Work instruction:
All entries are to be quoted exactly; the images stay out of the copy.

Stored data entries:
- - - - - - -

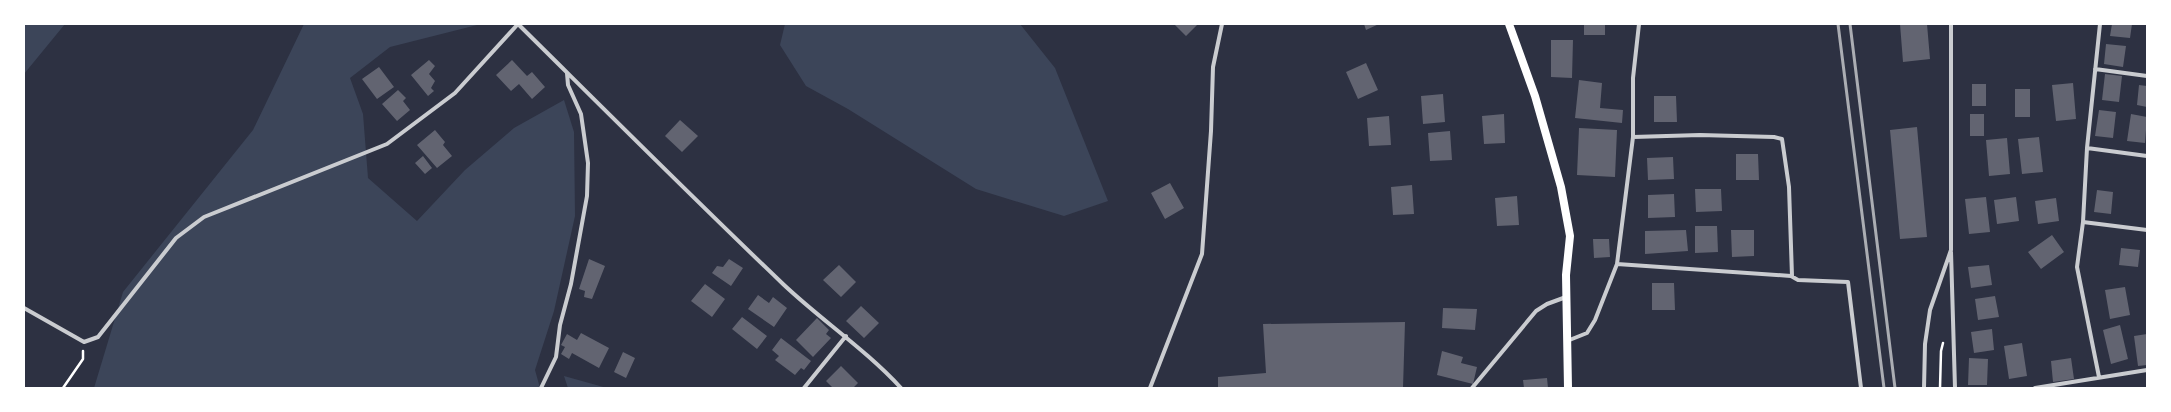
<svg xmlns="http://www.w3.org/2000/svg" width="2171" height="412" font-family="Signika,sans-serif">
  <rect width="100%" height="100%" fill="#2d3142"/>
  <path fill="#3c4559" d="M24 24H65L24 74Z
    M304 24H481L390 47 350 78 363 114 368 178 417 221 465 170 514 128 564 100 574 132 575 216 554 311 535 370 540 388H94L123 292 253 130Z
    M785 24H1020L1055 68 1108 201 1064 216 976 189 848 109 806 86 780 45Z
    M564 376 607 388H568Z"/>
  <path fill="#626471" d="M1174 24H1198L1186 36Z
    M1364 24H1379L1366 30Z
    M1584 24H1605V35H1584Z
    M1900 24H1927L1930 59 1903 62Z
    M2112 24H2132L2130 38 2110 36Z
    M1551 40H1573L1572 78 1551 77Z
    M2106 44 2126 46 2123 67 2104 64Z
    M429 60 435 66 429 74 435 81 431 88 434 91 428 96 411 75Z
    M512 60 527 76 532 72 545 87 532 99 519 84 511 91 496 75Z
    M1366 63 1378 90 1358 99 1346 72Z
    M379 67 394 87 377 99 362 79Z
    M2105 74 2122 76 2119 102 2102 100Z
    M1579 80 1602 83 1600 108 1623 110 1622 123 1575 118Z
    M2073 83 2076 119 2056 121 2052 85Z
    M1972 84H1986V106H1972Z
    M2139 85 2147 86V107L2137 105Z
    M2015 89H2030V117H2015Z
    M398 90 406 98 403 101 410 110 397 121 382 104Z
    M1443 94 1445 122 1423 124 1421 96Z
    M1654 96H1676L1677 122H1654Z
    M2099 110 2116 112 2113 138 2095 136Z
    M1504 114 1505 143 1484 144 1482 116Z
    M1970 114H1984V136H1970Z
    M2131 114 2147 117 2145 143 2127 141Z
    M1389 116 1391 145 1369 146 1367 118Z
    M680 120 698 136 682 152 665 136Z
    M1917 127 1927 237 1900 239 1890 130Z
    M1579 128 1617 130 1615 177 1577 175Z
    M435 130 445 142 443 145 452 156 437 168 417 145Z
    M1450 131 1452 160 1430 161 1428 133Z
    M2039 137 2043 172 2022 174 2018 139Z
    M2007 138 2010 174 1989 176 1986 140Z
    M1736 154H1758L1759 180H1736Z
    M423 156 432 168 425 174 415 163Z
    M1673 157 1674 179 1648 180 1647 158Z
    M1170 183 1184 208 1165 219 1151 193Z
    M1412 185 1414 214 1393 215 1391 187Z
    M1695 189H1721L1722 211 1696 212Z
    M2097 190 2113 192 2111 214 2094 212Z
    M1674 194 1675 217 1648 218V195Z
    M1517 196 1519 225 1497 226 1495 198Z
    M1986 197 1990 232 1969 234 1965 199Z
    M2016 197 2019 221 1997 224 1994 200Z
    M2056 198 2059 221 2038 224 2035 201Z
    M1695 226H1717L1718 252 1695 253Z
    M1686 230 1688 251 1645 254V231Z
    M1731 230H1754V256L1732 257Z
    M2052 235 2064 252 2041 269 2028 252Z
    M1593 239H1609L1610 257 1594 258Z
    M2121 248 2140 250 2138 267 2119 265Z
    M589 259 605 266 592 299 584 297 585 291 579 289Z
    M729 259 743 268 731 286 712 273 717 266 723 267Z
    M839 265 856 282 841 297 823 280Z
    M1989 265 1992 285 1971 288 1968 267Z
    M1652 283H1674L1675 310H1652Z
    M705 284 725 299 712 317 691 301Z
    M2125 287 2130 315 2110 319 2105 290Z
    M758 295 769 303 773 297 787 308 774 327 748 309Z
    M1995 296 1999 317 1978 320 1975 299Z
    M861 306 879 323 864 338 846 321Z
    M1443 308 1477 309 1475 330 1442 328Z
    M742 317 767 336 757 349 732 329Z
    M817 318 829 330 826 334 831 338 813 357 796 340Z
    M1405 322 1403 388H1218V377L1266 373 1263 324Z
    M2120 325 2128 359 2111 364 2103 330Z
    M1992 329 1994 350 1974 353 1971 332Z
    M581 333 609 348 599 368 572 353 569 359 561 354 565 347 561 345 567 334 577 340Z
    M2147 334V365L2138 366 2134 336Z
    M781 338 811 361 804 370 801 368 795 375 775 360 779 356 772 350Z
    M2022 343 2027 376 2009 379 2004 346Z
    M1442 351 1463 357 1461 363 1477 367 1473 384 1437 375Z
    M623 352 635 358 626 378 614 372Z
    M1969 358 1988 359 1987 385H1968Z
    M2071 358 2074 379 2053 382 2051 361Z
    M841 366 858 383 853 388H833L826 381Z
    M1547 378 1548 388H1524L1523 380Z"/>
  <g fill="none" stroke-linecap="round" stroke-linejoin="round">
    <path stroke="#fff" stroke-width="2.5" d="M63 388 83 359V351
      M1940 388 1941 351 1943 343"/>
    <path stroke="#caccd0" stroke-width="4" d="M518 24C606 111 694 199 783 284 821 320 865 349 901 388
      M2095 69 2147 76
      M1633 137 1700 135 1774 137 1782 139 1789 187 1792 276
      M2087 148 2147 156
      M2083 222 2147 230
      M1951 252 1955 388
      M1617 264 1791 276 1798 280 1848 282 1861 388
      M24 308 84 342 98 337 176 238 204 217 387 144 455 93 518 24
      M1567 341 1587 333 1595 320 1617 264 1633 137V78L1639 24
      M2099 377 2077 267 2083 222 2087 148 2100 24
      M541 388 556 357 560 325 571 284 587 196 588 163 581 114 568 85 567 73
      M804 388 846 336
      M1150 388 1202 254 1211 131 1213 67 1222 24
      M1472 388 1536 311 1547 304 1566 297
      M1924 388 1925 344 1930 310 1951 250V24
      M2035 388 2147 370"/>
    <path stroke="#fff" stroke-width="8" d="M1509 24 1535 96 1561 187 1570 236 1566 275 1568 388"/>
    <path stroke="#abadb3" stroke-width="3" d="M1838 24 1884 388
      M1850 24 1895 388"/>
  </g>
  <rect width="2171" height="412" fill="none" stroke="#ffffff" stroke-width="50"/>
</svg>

- - - - - - -

Exercise solution:
<svg xmlns="http://www.w3.org/2000/svg" width="2171" height="412" font-family="Signika,sans-serif">
  <rect width="100%" height="100%" fill="#2d3142"/>
  <path fill="#3c4559" d="M24 24H65L24 74Z
    M304 24H481L390 47 350 78 363 114 368 178 417 221 465 170 514 128 564 100 574 132 575 216 554 311 535 370 540 388H94L123 292 253 130Z
    M785 24H1020L1055 68 1108 201 1064 216 976 189 848 109 806 86 780 45Z
    M564 376 607 388H568Z"/>
  <path fill="#626471" d="M1174 24H1198L1186 36Z
    M1364 24H1379L1366 30Z
    M1584 24H1605V35H1584Z
    M1900 24H1927L1930 59 1903 62Z
    M2112 24H2132L2130 38 2110 36Z
    M1551 40H1573L1572 78 1551 77Z
    M2106 44 2126 46 2123 67 2104 64Z
    M429 60 435 66 429 74 435 81 431 88 434 91 428 96 411 75Z
    M512 60 527 76 532 72 545 87 532 99 519 84 511 91 496 75Z
    M1366 63 1378 90 1358 99 1346 72Z
    M379 67 394 87 377 99 362 79Z
    M2105 74 2122 76 2119 102 2102 100Z
    M1579 80 1602 83 1600 108 1623 110 1622 123 1575 118Z
    M2073 83 2076 119 2056 121 2052 85Z
    M1972 84H1986V106H1972Z
    M2139 85 2147 86V107L2137 105Z
    M2015 89H2030V117H2015Z
    M398 90 406 98 403 101 410 110 397 121 382 104Z
    M1443 94 1445 122 1423 124 1421 96Z
    M1654 96H1676L1677 122H1654Z
    M2099 110 2116 112 2113 138 2095 136Z
    M1504 114 1505 143 1484 144 1482 116Z
    M1970 114H1984V136H1970Z
    M2131 114 2147 117 2145 143 2127 141Z
    M1389 116 1391 145 1369 146 1367 118Z
    M680 120 698 136 682 152 665 136Z
    M1917 127 1927 237 1900 239 1890 130Z
    M1579 128 1617 130 1615 177 1577 175Z
    M435 130 445 142 443 145 452 156 437 168 417 145Z
    M1450 131 1452 160 1430 161 1428 133Z
    M2039 137 2043 172 2022 174 2018 139Z
    M2007 138 2010 174 1989 176 1986 140Z
    M1736 154H1758L1759 180H1736Z
    M423 156 432 168 425 174 415 163Z
    M1673 157 1674 179 1648 180 1647 158Z
    M1170 183 1184 208 1165 219 1151 193Z
    M1412 185 1414 214 1393 215 1391 187Z
    M1695 189H1721L1722 211 1696 212Z
    M2097 190 2113 192 2111 214 2094 212Z
    M1674 194 1675 217 1648 218V195Z
    M1517 196 1519 225 1497 226 1495 198Z
    M1986 197 1990 232 1969 234 1965 199Z
    M2016 197 2019 221 1997 224 1994 200Z
    M2056 198 2059 221 2038 224 2035 201Z
    M1695 226H1717L1718 252 1695 253Z
    M1686 230 1688 251 1645 254V231Z
    M1731 230H1754V256L1732 257Z
    M2052 235 2064 252 2041 269 2028 252Z
    M1593 239H1609L1610 257 1594 258Z
    M2121 248 2140 250 2138 267 2119 265Z
    M589 259 605 266 592 299 584 297 585 291 579 289Z
    M729 259 743 268 731 286 712 273 717 266 723 267Z
    M839 265 856 282 841 297 823 280Z
    M1989 265 1992 285 1971 288 1968 267Z
    M1652 283H1674L1675 310H1652Z
    M705 284 725 299 712 317 691 301Z
    M2125 287 2130 315 2110 319 2105 290Z
    M758 295 769 303 773 297 787 308 774 327 748 309Z
    M1995 296 1999 317 1978 320 1975 299Z
    M861 306 879 323 864 338 846 321Z
    M1443 308 1477 309 1475 330 1442 328Z
    M742 317 767 336 757 349 732 329Z
    M817 318 829 330 826 334 831 338 813 357 796 340Z
    M1405 322 1403 388H1218V377L1266 373 1263 324Z
    M2120 325 2128 359 2111 364 2103 330Z
    M1992 329 1994 350 1974 353 1971 332Z
    M581 333 609 348 599 368 572 353 569 359 561 354 565 347 561 345 567 334 577 340Z
    M2147 334V365L2138 366 2134 336Z
    M781 338 811 361 804 370 801 368 795 375 775 360 779 356 772 350Z
    M2022 343 2027 376 2009 379 2004 346Z
    M1442 351 1463 357 1461 363 1477 367 1473 384 1437 375Z
    M623 352 635 358 626 378 614 372Z
    M1969 358 1988 359 1987 385H1968Z
    M2071 358 2074 379 2053 382 2051 361Z
    M841 366 858 383 853 388H833L826 381Z
    M1547 378 1548 388H1524L1523 380Z"/>
  <g fill="none" stroke-linecap="round" stroke-linejoin="round">
    <path stroke="#fff" stroke-width="2.5" d="M63 388 83 359V351
      M1940 388 1941 351 1943 343"/>
    <path stroke="#caccd0" stroke-width="4" d="M518 24C606 111 694 199 783 284 821 320 865 349 901 388
      M2095 69 2147 76
      M1633 137 1700 135 1774 137 1782 139 1789 187 1792 276
      M2087 148 2147 156
      M2083 222 2147 230
      M1951 252 1955 388
      M1617 264 1791 276 1798 280 1848 282 1861 388
      M24 308 84 342 98 337 176 238 204 217 387 144 455 93 518 24
      M1567 341 1587 333 1595 320 1617 264 1633 137V78L1639 24
      M2099 377 2077 267 2083 222 2087 148 2100 24
      M541 388 556 357 560 325 571 284 587 196 588 163 581 114 568 85 567 73
      M804 388 846 336
      M1150 388 1202 254 1211 131 1213 67 1222 24
      M1472 388 1536 311 1547 304 1566 297
      M1924 388 1925 344 1930 310 1951 250V24
      M2035 388 2147 370"/>
    <path stroke="#fff" stroke-width="8" d="M1509 24 1535 96 1561 187 1570 236 1566 275 1568 388"/>
    <path stroke="#abadb3" stroke-width="3" d="M1838 24 1884 388
      M1850 24 1895 388"/>
  </g>
  <rect width="2171" height="412" fill="none" stroke="#ffffff" stroke-width="50"/>
</svg>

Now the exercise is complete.